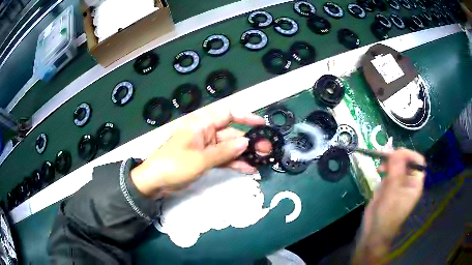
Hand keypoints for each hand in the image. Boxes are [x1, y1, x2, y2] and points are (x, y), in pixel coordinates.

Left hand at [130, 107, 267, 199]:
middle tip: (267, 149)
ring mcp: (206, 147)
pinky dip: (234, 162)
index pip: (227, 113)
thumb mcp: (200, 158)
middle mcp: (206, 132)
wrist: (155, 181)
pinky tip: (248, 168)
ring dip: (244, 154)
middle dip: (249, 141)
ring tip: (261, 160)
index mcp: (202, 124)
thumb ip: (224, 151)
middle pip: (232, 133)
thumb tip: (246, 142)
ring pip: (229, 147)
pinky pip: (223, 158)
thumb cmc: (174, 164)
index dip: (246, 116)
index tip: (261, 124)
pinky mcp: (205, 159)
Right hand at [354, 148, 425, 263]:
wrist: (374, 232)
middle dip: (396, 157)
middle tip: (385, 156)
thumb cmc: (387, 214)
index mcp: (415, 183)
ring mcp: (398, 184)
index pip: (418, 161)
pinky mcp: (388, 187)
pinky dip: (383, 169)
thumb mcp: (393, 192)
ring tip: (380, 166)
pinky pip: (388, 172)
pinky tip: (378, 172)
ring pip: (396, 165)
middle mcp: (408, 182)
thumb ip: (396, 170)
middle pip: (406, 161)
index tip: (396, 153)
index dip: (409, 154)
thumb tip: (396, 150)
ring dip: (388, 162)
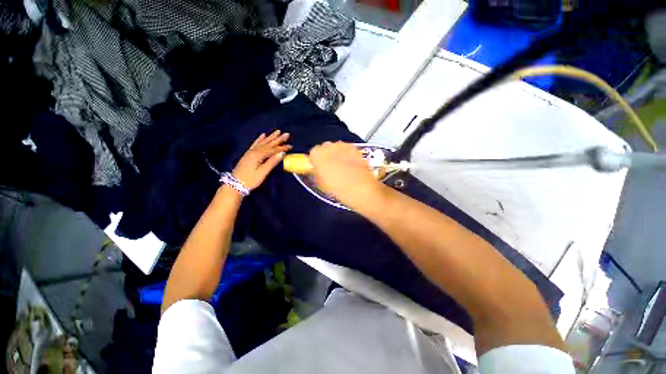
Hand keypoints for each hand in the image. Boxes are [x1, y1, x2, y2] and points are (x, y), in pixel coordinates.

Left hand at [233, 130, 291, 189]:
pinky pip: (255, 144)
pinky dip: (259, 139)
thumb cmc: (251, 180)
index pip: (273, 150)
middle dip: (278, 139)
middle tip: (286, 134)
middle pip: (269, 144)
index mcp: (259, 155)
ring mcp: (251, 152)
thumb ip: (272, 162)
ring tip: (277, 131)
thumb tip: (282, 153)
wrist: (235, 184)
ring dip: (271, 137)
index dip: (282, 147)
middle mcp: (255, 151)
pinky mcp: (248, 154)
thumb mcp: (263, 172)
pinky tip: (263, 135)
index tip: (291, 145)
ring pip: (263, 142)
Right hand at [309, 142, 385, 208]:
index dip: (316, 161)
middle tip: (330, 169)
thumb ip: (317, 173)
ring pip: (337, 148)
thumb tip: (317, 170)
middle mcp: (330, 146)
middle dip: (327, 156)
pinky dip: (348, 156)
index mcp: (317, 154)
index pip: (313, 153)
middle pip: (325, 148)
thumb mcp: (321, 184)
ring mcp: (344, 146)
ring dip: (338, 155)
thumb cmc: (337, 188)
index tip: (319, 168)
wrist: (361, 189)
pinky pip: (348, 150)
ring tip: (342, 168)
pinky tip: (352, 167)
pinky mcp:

◆ ◆ ◆ ◆

▸ Task directions: Output a faithful copy of the data, with each picture left out.

▸ Output:
Hand keypoints for each hand in the image. Boxes are [x1, y1, x2, y2] and points are (x, y), in pixel coordinates.

Left hand at [130, 107, 267, 199]:
middle tip: (267, 149)
ring mcp: (206, 147)
pinky dip: (234, 162)
index pip: (227, 113)
thumb mcp: (200, 158)
middle mcp: (206, 132)
wrist: (155, 181)
pinky tip: (248, 168)
ring dip: (244, 154)
middle dip: (249, 141)
ring tip: (261, 160)
index mcp: (202, 124)
thumb ip: (224, 151)
middle pip: (232, 133)
thumb tip: (246, 142)
ring pip: (229, 147)
pinky pip: (223, 158)
thumb cmc: (174, 164)
index dip: (246, 116)
index tip: (261, 124)
pinky mcp: (205, 159)
Right hand at [354, 148, 425, 263]:
wrist: (374, 232)
middle dip: (396, 157)
middle tip: (385, 156)
thumb cmc: (387, 214)
index mcp: (415, 183)
ring mcp: (398, 184)
index pip: (418, 161)
pinky mcp: (388, 187)
pinky dip: (383, 169)
thumb mcp: (393, 192)
ring tip: (380, 166)
pinky pip: (388, 172)
pinky tip: (378, 172)
ring pip: (396, 165)
middle mcp: (408, 182)
thumb ip: (396, 170)
middle pip: (406, 161)
index tip: (396, 153)
index dip: (409, 154)
thumb tip: (396, 150)
ring dip: (388, 162)
Hand keypoints for each hand in the image. Boxes are [x1, y1, x2, y2] and points are (x, y), in pixel coordinates.

Left hand at [233, 130, 291, 189]:
pinky pip: (255, 144)
pinky dip: (259, 139)
thumb cmc: (251, 180)
index pip: (273, 150)
middle dip: (278, 139)
middle tip: (286, 134)
middle pip: (269, 144)
index mcp: (259, 155)
ring mcp: (251, 152)
thumb ip: (272, 162)
ring tip: (277, 131)
thumb tip: (282, 153)
wrist: (235, 184)
ring dip: (271, 137)
index dip: (282, 147)
middle mcp: (255, 151)
pinky mcp: (248, 154)
thumb mcp: (263, 172)
pinky tip: (263, 135)
index tip: (291, 145)
ring pip: (263, 142)
Right hand at [309, 142, 385, 208]:
index dip: (316, 161)
middle tip: (330, 169)
thumb ip: (317, 173)
ring pip: (337, 148)
thumb tip: (317, 170)
middle mcp: (330, 146)
middle dip: (327, 156)
pinky dip: (348, 156)
index mcp: (317, 154)
index pip: (313, 153)
middle pip: (325, 148)
thumb mcp: (321, 184)
ring mcp: (344, 146)
ring dip: (338, 155)
thumb cmc: (337, 188)
index tip: (319, 168)
wrist: (361, 189)
pinky pip: (348, 150)
ring tip: (342, 168)
pinky tip: (352, 167)
pinky mcp:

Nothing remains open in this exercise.